• USING THE INFORMATION:
(A) In the blog roundup, which device did the writer use to take the downtown Vegas photos?
(B) Continue the blog roundup from the point after the quote about the shampoo bottle.

• PASSAGE SHOWN:

↓↓↓

Linked List: September 24, 2010

PowerMax.com 

My thanks to PowerMax for sponsoring this week’s DF RSS feed. PowerMax is an Apple authorized reseller with a long history of great service. The sell new Macs, high-quality used and refurbished Macs, and over 65,000 additional products, including iPods and iPads — all with free shipping on orders over $100. How can you not love a company whose slogan is “We work to keep our customers gruntled”?

YouTube Time Machine 

“Pick a year, click refresh, and travel through time.”

Some Photos I Took in Downtown Vegas on a Trip Back in July 

All were taken with my then-brand-new iPhone 4, before the HDR feature was added in iOS 4.1. I didn’t take any other cameras with me on this trip — I thought it would be a good test of the iPhone 4 camera. I did process them using Lightroom, but I didn’t spend any more time on them than usual. For comparison, here’s the unprocessed version of my favorite shot from the set, (a) resized to 1371 × 1024 (465 KB); and (b) completely unaltered, right off the camera (2.2 MB).

I still adore and use my three-year-old Ricoh GR-D point-and-shoot, and the iPhone 4 camera isn’t that good (compared to my Ricoh, say) in low light, but with a phone camera this good, it’s hard to justify getting a new standalone point-and-shoot.

Maybe Just Buy a New Bottle of Shampoo Next Time 

From The Telegraph’s week in pictures:

A man had to be rescued by firefighters after getting his hand stuck down the toilet while trying to retrieve a bottle of shampoo. Wang Xuekui explains: “I wanted to wash my hair, but accidentally dropped the shampoo bottle into the toilet hole.” He put his hand down the hole in an effort to fish the bottle out. “I touched the bottle but when I was going to pull it out my arm was suddenly sucked in.”

↑↑↑

• ENTRIES SHOWN:

↓↓↓

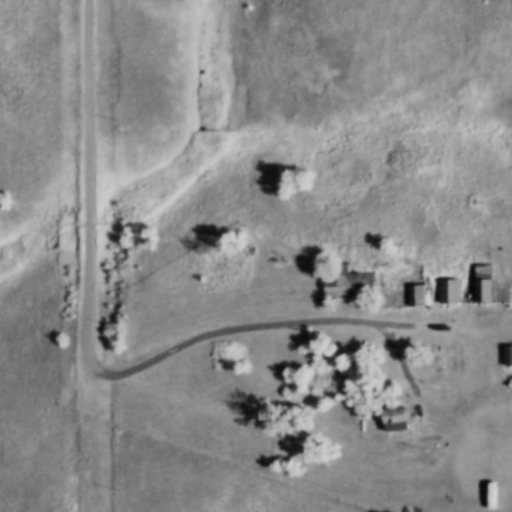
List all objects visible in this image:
road: (88, 187)
building: (226, 259)
building: (485, 284)
building: (354, 285)
building: (449, 292)
road: (463, 331)
road: (247, 332)
building: (235, 355)
building: (509, 356)
building: (400, 420)
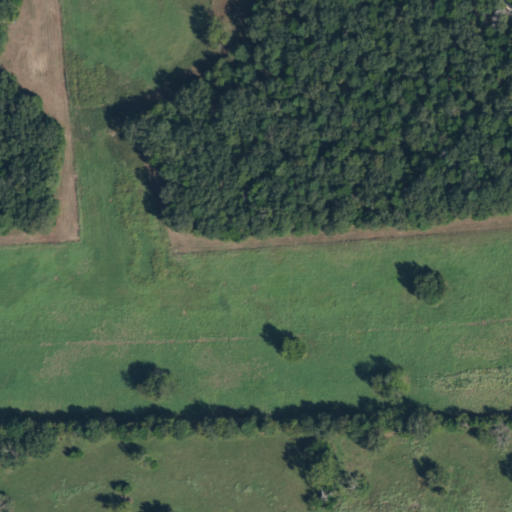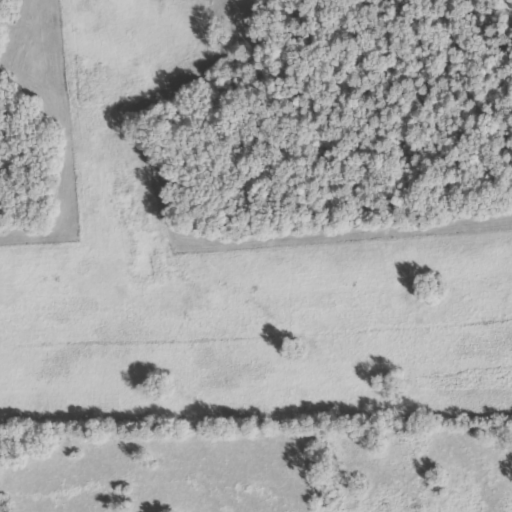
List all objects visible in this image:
road: (507, 10)
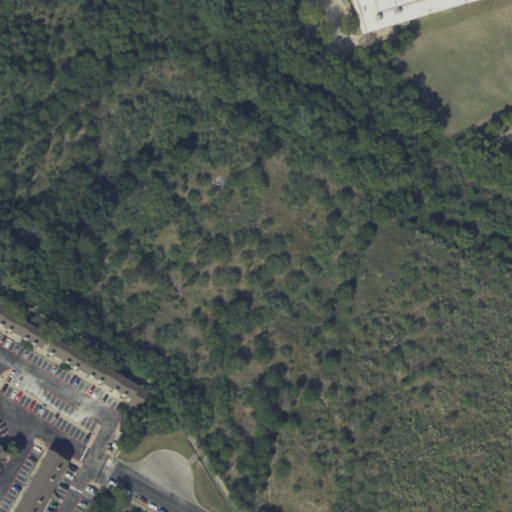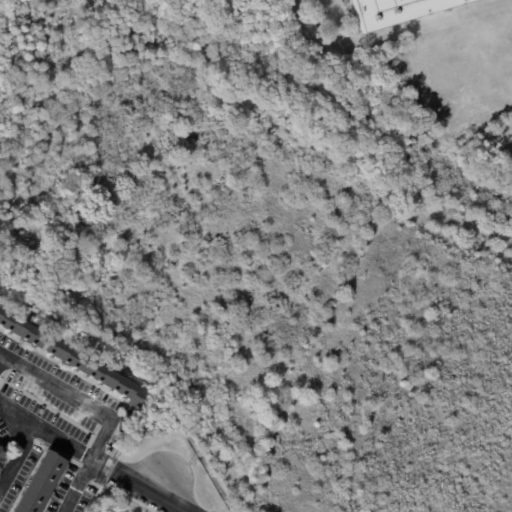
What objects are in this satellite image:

↑↑↑

• RESPONSES BY TASK:
(A) A then-brand-new iPhone 4.

(B)
Better Than a Gold Watch 

Nice five-year employment anniversary gift for Rogue Amoeba’s Mike Ash.

‘How About That?’ 

The television broadcast of game seven of the 1960 World Series was long considered lost. A copy has been found, apparently in good condition, in Bing Crosby’s wine cellar/media vault:

Crosby loved baseball, but as a part owner of the Pittsburgh Pirates he was too nervous to watch the Series against the Yankees, so he and his wife went to Paris, where they listened by radio.

“He said, ‘I can’t stay in the country,’” his widow, Kathryn Crosby, said. “‘I’ll jinx everybody.’”

He knew he would want to watch the game later — if his Pirates won — so he hired a company to record Game 7 by kinescope, an early relative of the DVR, filming off a television monitor. The five-reel set, found in December in Crosby’s home, is the only known complete copy of the game, in which Pirates second baseman Bill Mazeroski hit a game-ending home run to beat the Yankees, 10-9. It is considered one of the greatest games ever played.

MLB plans to broadcast the game in December.